Numerically, the partial fraction expansion of a ratio of polynomials is an ill-posed problem. If the denominator polynomial is near a polynomial with multiple roots, then small changes in the data, including round-off errors, can cause arbitrarily large changes in the resulting poles and residues. You should use state-space or pole-zero representations instead.

`residuez` applies standard MATLAB® functions and partial fraction techniques to find `r`, `p`, and `k` from `b` and `a`. It finds

• The direct terms `a` using `deconv` (polynomial long division) when `length(b)` > `length(a)-1`.

• The poles using `p` = `roots``(a)`.

• Any repeated poles, reordering the poles according to their multiplicities.

• The residue for each nonrepeating pole pj by multiplying b(z)/a(z) by 1/(1 - pjz−1) and evaluating the resulting rational function at z = pj.

• The residues for the repeated poles by solving

```S2*r2 = h - S1*r1 ```

for `r2` using `\`. `h` is the impulse response of the reduced b(z)/a(z), `S1` is a matrix whose columns are impulse responses of the first-order systems made up of the nonrepeating roots, and `r1` is a column containing the residues for the nonrepeating roots. Each column of matrix `S2` is an impulse response. For each root pj of multiplicity sj, `S2` contains sj columns representing the impulse responses of each of the following systems.
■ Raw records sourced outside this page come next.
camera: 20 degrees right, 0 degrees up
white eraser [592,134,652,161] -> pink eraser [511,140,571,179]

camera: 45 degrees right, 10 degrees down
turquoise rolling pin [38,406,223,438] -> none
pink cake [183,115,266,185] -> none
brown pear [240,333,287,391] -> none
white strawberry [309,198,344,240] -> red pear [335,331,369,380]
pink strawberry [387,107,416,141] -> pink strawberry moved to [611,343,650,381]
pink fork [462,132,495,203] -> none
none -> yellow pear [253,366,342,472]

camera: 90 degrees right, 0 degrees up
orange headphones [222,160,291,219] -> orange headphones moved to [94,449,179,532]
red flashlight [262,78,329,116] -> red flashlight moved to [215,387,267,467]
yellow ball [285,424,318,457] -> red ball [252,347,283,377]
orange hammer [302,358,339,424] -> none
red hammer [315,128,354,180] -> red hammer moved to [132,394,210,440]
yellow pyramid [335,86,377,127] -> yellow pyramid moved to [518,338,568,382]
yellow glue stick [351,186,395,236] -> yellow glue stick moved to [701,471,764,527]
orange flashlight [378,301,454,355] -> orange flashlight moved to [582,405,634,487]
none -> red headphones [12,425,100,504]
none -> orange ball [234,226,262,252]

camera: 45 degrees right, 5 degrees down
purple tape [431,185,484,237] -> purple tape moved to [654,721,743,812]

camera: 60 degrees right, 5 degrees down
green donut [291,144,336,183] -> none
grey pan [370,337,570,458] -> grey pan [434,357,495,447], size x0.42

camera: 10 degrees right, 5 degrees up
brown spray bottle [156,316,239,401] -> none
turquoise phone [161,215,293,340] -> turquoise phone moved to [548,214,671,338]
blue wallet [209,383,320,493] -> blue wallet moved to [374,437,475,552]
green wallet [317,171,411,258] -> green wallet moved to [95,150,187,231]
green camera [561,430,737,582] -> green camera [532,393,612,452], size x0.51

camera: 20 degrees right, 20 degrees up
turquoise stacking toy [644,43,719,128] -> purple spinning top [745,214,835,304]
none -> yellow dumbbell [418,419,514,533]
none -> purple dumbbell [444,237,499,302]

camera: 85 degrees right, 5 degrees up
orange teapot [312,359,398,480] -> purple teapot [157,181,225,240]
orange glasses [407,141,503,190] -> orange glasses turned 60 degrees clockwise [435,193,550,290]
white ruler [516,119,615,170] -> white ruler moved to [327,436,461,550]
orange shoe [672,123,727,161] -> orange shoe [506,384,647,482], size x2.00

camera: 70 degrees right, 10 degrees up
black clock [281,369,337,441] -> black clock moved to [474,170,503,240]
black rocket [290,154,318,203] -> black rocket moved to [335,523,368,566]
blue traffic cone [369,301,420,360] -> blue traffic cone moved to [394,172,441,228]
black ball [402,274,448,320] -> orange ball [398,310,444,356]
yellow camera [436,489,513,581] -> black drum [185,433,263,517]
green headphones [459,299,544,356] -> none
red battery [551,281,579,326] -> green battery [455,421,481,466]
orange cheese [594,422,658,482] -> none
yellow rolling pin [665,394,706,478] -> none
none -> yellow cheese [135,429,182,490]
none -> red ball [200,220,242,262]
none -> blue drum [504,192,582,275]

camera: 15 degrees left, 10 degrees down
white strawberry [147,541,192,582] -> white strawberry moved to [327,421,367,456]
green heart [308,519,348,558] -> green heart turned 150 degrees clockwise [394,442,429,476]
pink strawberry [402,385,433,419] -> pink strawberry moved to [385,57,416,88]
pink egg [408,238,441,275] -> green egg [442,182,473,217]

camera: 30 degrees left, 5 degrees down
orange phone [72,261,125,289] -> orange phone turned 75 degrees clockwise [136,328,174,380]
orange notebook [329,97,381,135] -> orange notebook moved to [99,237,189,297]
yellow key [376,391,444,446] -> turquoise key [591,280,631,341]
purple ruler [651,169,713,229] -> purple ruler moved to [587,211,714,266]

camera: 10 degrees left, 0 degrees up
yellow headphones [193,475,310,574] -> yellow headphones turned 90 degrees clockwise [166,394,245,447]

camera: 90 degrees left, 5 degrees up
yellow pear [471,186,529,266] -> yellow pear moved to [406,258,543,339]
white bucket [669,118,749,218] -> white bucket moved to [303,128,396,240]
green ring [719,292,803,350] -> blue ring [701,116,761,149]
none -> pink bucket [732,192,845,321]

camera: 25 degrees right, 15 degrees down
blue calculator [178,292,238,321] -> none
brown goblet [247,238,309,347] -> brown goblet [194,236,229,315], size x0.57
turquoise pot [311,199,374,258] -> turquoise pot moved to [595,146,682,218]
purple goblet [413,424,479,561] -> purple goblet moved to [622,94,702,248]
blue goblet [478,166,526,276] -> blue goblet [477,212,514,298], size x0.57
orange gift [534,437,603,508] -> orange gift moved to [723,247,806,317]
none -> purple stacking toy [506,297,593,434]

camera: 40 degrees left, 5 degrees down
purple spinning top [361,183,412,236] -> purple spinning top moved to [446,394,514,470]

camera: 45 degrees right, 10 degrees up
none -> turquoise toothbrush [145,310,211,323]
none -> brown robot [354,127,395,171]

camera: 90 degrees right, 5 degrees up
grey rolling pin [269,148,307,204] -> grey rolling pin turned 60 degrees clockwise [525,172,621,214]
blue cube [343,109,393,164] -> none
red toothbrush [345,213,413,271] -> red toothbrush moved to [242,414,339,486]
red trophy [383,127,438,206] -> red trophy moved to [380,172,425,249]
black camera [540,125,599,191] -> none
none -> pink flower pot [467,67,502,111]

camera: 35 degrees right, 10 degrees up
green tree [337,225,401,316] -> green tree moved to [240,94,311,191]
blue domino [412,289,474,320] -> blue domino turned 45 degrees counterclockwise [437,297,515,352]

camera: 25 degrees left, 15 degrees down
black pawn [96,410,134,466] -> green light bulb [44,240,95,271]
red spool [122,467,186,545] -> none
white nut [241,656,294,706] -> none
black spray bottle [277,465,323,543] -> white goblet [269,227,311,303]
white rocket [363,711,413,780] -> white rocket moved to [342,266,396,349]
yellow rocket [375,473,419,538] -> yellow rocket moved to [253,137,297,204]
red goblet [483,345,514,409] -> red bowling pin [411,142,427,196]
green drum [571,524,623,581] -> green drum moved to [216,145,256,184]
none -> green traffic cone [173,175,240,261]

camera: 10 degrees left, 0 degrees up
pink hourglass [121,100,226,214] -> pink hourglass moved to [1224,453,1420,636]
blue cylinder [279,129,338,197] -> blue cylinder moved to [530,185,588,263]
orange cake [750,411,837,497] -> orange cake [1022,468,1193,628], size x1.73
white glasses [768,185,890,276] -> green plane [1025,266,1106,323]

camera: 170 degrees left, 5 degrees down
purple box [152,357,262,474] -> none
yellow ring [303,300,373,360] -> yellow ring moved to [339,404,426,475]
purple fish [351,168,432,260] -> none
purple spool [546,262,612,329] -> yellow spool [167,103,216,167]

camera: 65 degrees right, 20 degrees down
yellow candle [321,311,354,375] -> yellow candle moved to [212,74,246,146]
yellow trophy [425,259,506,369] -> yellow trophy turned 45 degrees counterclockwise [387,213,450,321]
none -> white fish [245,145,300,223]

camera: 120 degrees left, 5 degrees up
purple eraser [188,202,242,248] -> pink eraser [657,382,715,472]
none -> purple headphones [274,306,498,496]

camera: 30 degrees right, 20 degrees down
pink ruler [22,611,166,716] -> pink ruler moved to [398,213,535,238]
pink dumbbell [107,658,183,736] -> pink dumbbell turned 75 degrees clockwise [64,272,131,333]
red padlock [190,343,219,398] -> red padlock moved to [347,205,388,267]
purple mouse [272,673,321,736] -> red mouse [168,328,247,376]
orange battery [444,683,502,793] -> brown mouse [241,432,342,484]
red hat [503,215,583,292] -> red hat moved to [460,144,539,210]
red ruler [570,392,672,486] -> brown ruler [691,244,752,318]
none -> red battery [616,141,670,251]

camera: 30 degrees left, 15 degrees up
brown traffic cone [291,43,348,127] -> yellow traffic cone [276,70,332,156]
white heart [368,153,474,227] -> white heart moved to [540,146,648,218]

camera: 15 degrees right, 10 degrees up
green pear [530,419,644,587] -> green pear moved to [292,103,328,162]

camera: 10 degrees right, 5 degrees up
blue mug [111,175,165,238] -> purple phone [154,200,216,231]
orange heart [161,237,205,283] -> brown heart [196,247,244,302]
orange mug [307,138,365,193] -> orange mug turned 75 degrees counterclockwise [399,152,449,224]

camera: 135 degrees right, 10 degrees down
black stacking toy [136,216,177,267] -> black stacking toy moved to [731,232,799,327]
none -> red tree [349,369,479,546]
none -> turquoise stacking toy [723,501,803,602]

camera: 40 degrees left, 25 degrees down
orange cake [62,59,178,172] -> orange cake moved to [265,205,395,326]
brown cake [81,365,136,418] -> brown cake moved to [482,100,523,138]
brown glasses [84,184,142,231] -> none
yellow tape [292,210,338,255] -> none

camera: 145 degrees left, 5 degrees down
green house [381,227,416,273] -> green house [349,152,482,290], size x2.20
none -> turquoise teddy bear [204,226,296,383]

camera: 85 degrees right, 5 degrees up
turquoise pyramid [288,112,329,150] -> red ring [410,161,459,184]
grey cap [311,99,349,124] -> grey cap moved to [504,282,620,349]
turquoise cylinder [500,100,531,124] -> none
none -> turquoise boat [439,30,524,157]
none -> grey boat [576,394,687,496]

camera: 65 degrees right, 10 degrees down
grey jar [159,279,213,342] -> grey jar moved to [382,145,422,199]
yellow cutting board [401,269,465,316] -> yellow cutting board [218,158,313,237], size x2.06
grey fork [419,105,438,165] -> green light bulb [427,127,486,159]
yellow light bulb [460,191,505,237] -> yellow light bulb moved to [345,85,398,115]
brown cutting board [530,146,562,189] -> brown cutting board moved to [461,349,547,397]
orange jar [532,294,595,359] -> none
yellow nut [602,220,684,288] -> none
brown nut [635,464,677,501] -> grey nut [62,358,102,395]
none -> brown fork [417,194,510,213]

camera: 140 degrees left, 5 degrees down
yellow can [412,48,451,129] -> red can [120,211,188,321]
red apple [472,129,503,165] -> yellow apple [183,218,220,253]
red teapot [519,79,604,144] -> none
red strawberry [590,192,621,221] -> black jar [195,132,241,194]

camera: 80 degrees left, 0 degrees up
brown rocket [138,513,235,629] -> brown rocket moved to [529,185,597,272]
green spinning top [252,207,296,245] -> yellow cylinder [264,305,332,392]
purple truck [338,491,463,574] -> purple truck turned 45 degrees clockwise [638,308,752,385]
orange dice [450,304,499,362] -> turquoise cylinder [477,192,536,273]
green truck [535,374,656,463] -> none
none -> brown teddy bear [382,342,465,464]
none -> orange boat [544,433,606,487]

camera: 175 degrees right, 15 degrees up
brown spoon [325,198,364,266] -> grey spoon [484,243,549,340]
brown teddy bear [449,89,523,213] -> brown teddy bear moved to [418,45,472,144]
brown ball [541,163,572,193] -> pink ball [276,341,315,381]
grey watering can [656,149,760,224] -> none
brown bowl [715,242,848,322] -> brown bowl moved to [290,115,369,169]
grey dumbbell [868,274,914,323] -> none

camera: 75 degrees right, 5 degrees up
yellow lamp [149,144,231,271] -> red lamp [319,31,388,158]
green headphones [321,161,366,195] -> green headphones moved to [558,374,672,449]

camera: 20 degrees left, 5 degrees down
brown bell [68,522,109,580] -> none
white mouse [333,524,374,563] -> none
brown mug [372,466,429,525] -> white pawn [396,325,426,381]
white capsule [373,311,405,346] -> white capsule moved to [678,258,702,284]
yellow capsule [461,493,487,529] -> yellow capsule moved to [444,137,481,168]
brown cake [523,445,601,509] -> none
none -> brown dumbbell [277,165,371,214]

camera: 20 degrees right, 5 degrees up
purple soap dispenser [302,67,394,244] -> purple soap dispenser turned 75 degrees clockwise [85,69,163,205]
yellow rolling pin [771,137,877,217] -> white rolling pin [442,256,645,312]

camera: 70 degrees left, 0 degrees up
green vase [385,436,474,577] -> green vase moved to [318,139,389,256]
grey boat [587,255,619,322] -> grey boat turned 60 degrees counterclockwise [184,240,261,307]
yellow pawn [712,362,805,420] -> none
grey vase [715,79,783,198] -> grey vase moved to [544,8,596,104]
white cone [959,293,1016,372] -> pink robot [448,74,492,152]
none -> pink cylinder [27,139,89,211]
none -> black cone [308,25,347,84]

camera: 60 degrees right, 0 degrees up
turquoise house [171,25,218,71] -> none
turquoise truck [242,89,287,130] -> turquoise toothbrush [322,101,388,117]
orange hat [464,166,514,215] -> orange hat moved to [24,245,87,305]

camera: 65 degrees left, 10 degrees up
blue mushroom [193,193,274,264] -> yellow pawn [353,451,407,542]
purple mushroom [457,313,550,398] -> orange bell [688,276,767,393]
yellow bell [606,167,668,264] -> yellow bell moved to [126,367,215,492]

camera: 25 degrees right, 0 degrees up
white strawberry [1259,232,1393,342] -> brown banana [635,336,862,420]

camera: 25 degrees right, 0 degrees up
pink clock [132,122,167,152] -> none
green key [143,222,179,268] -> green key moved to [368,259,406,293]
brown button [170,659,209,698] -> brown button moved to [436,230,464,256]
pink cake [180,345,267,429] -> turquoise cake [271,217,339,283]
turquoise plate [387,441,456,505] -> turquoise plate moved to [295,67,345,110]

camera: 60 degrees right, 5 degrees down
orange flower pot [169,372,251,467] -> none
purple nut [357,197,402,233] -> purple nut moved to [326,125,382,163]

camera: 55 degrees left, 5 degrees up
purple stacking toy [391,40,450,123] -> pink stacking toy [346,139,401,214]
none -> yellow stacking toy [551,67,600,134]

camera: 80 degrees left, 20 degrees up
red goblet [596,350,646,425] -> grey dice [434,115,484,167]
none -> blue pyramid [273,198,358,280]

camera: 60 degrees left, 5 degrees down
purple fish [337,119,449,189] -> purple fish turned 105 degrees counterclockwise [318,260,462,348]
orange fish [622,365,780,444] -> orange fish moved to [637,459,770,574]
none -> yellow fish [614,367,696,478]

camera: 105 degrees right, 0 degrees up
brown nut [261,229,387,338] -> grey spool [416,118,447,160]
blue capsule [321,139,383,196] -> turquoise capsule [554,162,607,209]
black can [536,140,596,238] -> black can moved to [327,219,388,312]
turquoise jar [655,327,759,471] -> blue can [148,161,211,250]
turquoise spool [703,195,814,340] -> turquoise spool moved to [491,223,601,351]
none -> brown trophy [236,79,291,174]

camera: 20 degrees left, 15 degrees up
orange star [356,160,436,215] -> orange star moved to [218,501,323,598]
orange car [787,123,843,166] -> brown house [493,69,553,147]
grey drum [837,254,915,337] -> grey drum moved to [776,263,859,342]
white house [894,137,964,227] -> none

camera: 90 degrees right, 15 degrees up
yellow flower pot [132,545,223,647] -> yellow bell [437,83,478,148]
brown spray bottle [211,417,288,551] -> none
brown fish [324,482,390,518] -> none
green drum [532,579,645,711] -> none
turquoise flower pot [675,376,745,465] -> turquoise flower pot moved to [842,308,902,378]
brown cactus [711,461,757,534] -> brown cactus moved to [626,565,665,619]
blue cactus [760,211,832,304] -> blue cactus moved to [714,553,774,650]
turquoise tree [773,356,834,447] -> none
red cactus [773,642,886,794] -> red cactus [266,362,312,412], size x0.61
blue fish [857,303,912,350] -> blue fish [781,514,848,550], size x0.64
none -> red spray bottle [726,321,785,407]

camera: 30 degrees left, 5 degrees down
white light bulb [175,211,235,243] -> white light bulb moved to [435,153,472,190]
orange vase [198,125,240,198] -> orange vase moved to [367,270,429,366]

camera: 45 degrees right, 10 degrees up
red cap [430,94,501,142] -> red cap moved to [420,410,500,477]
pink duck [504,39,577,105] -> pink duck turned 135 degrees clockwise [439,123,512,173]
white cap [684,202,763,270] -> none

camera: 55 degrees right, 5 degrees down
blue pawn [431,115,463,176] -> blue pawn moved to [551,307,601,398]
`$\frac{1}{1-{p}_{j}{z}^{-1}},\frac{1}{{\left(1-{p}_{j}{z}^{-1}\right)}^{2}},\cdots ,\frac{1}{{\left(1-{p}_{j}{z}^{-1}\right)}^{{s}_{j}}}$`

The vector `h` and matrices `S1` and `S2` have `n` `+` `xtra` rows, where `n` is the total number of roots and the internal parameter `xtra`, set to 1 by default, determines the degree of over-determination of the system of equations.

### Note

The `residue` function in the standard MATLAB language is very similar to `residuez`. It computes the partial fraction expansion of continuous-time systems in the Laplace domain (see reference ), rather than discrete-time systems in the z-domain as does `residuez`.

 Oppenheim, Alan V., Ronald W. Schafer, and John R. Buck. Discrete-Time Signal Processing. 2nd Ed. Upper Saddle River, NJ: Prentice Hall, 1999.